If using Conda, you must look up the name of the MPI-enabled build and install that specific build. For example, to install the MPI-enabled build of the popular GROMACS software package, you must run:

$ conda install 'gromacs=*=mpi_openmpi*'

The typical resources for finding Conda packages can help in finding the right package build to install.

If you compile software from the source code, you can use Conda to install the necessary compiler and libraries. See the software development section for more details. Well-written software will have, like GROMACS, have clear documentation for building it with MPI-support.

Submitting MPI programs to the queue

Submitting jobs with MPI programs is slightly more involved and you have many more options for allocating resources. The most common cases are covered in this section. For more involved setups, consult the sbatch documentation and the documentation of the application you are running.

Interactive

You can allocate resources and run your program interactively. You should only use this for development and testing:

$ salloc --nodes 2 --account <project-name>
$ mpiexec ./myprog

Here, salloc allocates two nodes. Unlike srun, it doesn’t redirect you to any of the allocated nodes. Instead, every command you run after this will be executed on all of the allocated nodes and the results printed directly to your terminal.

Single-node

For a single-node setup, you can force the queuing system to put all tasks on one node with --nodes=1:

#!/bin/bash
#SBATCH --job-name mpi-single-node
#SBATCH --account myproject
#SBATCH --nodes=1
#SBATCH --ntasks=2
#SBATCH --cpus-per-task=1 # this is the default
#SBATCH --mem-per-cpu=8g

mpirun ./myprog

Multi-node

For a multi-node computation, specify the number of nodes with --nodes, as well as the number of tasks

#!/bin/bash
#SBATCH --job-name mpi-multi-node
#SBATCH --account myproject
#SBATCH --ntasks=2
#SBATCH --cpus-per-task=1 # this is the default
#SBATCH --mem-per-cpu=4g

mpirun ./myprog

Depending on the program you are running, you may want to use multiple cores per task (--cpus-per-task), spawn more tasks (--ntasks), or ask for a specific number of nodes (--nodes).
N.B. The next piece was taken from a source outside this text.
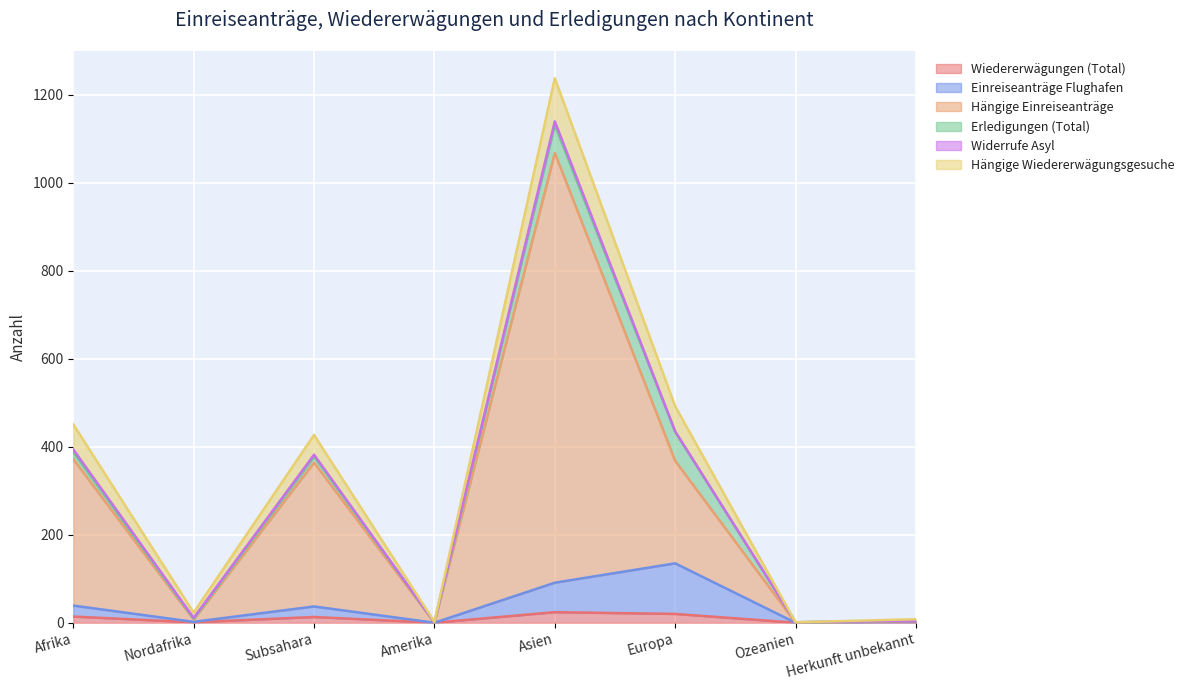

At which category is the sum across all series the highest?

Asien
Developing MPI-enabled software

You can install OpenMPI with Infiniband-support via Conda with:

$ conda install openmpi gcc

The OpenMPI package brings mpicc which can be used to compile MPI programs:

$ mpicc myprog.c -o myprog

This will set all of the necessary compiler and linker flags.

Advice on scaling and performance

Modern compute nodes are big and thus many MPI workloads can be run in a single-node setup, thus reducing communication overhead. You should always benchmark your application to verify that a multi-node setups indeed provides a useful speed-up.

Additionally, it is important to benchmark how the application scales as you increase the number of tasks and/or cores used, to ensure that resources are used optimally.